Posted  January 24, 2017

By the C|C Whistleblower Lawyer Team

We’ve covered Medical Loss Ratio (MLR) minimum requirements before. The MLR is, generally, the percentage of premium revenues an insurer spends on clinical services and quality improvements as opposed to on things like executive salaries, overhead, or marketing. Requiring a minimum MLR standard, something that the Federal Medicare Program does and several State Medicaid programs do, can save these taxpayers millions of dollars annually. Violating MLR standards, where they exist, might be a violation of the False Claims Act, and private insurers, such as Wellcare, have paid millions to settle cases for doing just that.

Now, Department of Health and Human Services’ Office of the Inspector General (OIG) published a report about potential savings to the South Carolina Medicaid Managed Care Program. The OIG analyzed potential savings if South Carolina required its Medicaid program to conform to Federal MLR standards, which say that either 80 or 85% (depending on certain conditions) of premiums must be spent on clinical services or quality improvements. This report focused on six Healthy Connection managed care plans for contract year 2014. These six plans generated $2.5 billion in premiums during that time.

The report concluded that this was a rare case where Federal MLR requirements would not have saved the state any money. In the sample the OIG took, all six plans had MLRs greater than 85%. However, MLR would save other states millions of dollars, such as Massachusetts.

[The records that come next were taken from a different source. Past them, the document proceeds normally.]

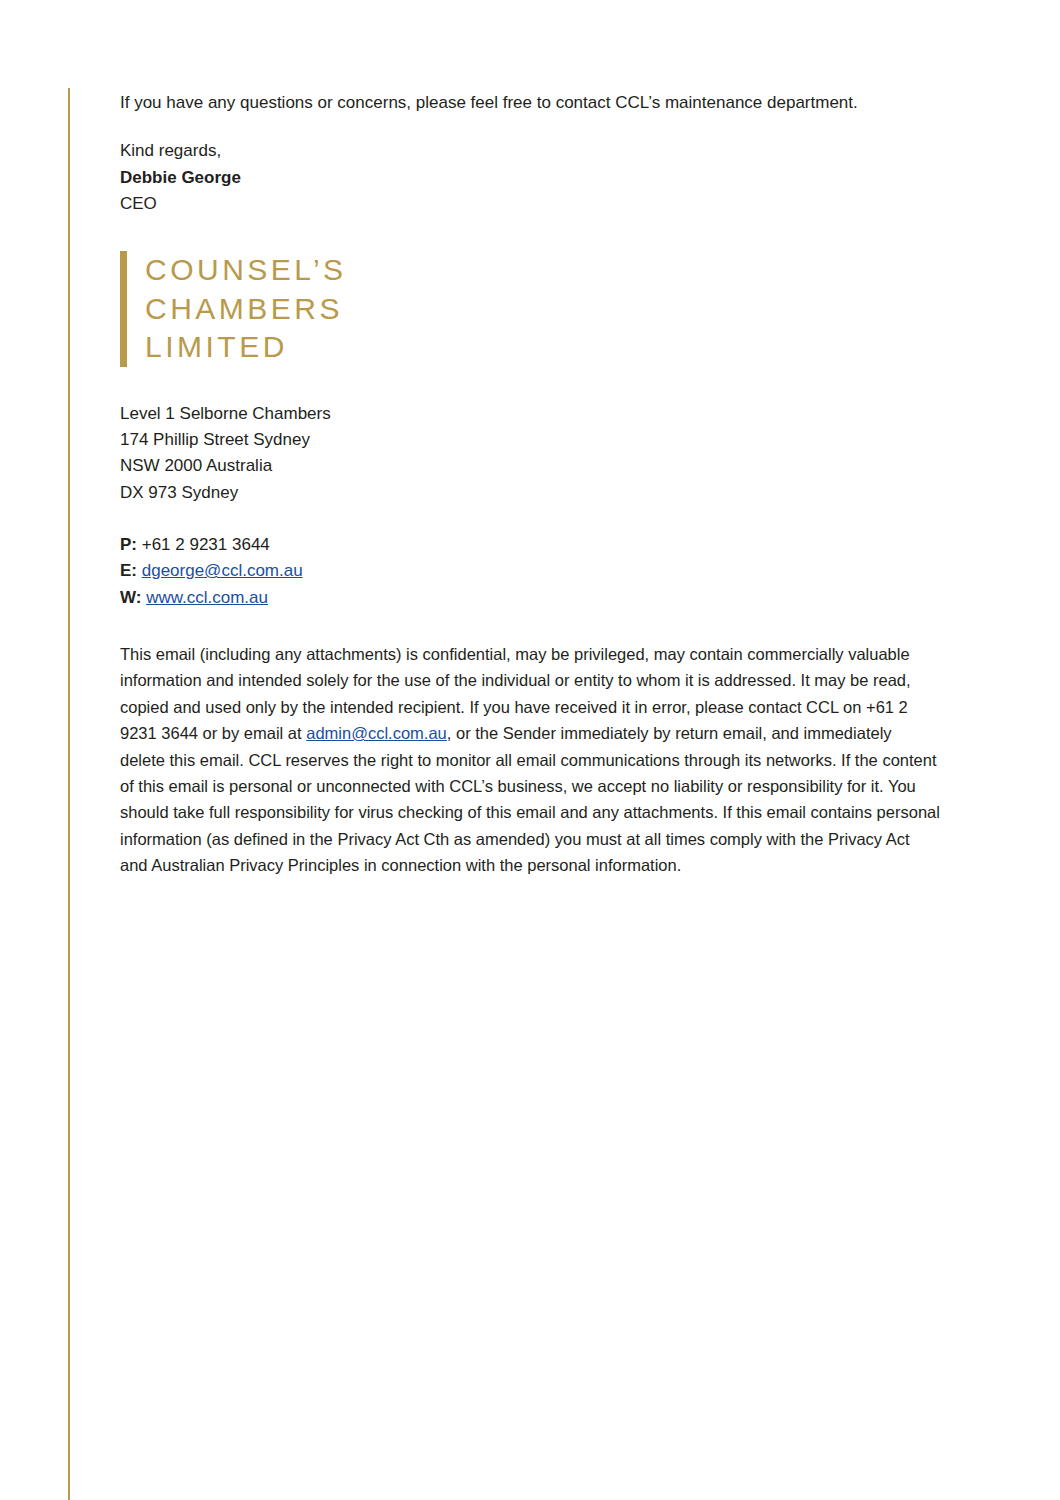If you have any questions or concerns, please feel free to contact CCL’s maintenance department.
Kind regards,
Debbie George
CEO
Counsel’s
Chambers
Limited
Level 1 Selborne Chambers
174 Phillip Street Sydney
NSW 2000 Australia
DX 973 Sydney
P: +61 2 9231 3644
E: dgeorge@ccl.com.au
W: www.ccl.com.au
This email (including any attachments) is confidential, may be privileged, may contain commercially valuable information and intended solely for the use of the individual or entity to whom it is addressed. It may be read, copied and used only by the intended recipient. If you have received it in error, please contact CCL on +61 2 9231 3644 or by email at admin@ccl.com.au, or the Sender immediately by return email, and immediately delete this email. CCL reserves the right to monitor all email communications through its networks. If the content of this email is personal or unconnected with CCL’s business, we accept no liability or responsibility for it. You should take full responsibility for virus checking of this email and any attachments. If this email contains personal information (as defined in the Privacy Act Cth as amended) you must at all times comply with the Privacy Act and Australian Privacy Principles in connection with the personal information.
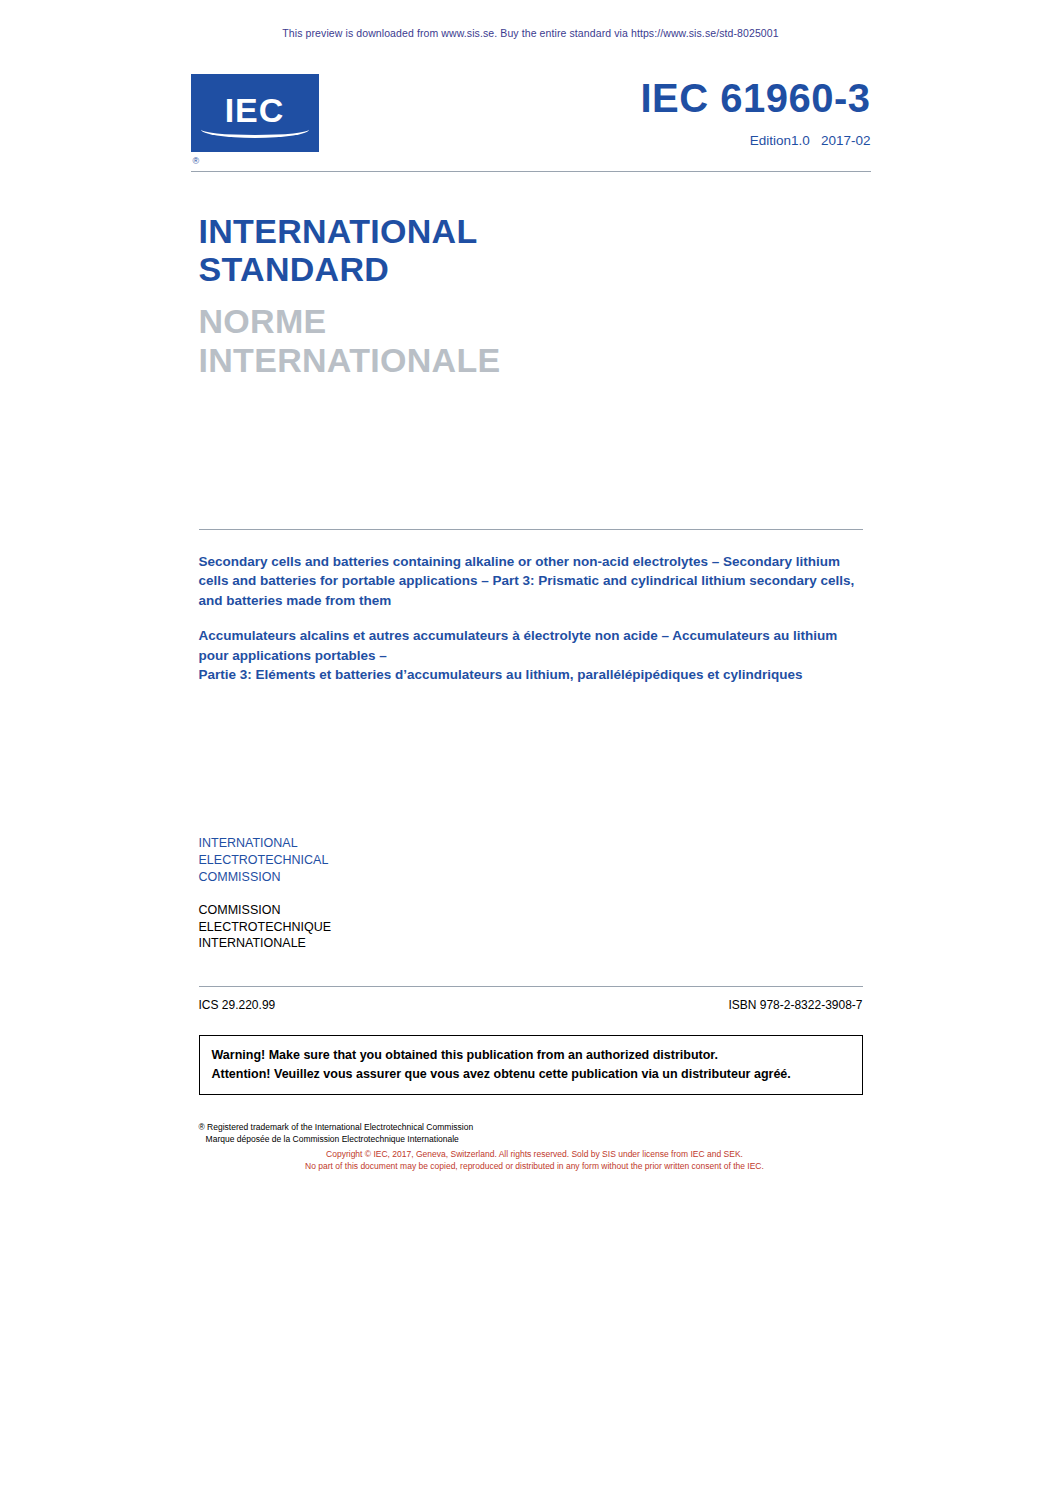This preview is downloaded from www.sis.se. Buy the entire standard via https://www.sis.se/std-8025001
IEC
®
IEC 61960-3
Edition1.0 2017-02
INTERNATIONAL
STANDARD
NORME
INTERNATIONALE
Secondary cells and batteries containing alkaline or other non-acid electrolytes – Secondary lithium cells and batteries for portable applications – Part 3: Prismatic and cylindrical lithium secondary cells, and batteries made from them
Accumulateurs alcalins et autres accumulateurs à électrolyte non acide – Accumulateurs au lithium pour applications portables –
Partie 3: Eléments et batteries d’accumulateurs au lithium, parallélépipédiques et cylindriques
INTERNATIONAL
ELECTROTECHNICAL
COMMISSION
COMMISSION
ELECTROTECHNIQUE
INTERNATIONALE
ICS 29.220.99
ISBN 978-2-8322-3908-7
Warning! Make sure that you obtained this publication from an authorized distributor.
Attention! Veuillez vous assurer que vous avez obtenu cette publication via un distributeur agréé.
® Registered trademark of the International Electrotechnical Commission
Marque déposée de la Commission Electrotechnique Internationale
Copyright © IEC, 2017, Geneva, Switzerland. All rights reserved. Sold by SIS under license from IEC and SEK. No part of this document may be copied, reproduced or distributed in any form without the prior written consent of the IEC.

In states that require an MLR minimum, or in the case of Medicare, MLR fraud can be hard to detect without an insider. Plans can commit such fraud by, for example, paying provider claims that should have been denied, making duplicate payments to providers, and/or falsely classifying administrative expenses as medical ones. In the Wellcare case, the fraud was brought to light by four whistleblowers who worked for Wellcare or its affiliates. The whistleblowers received a combined reward of $25 million dollars for their tip.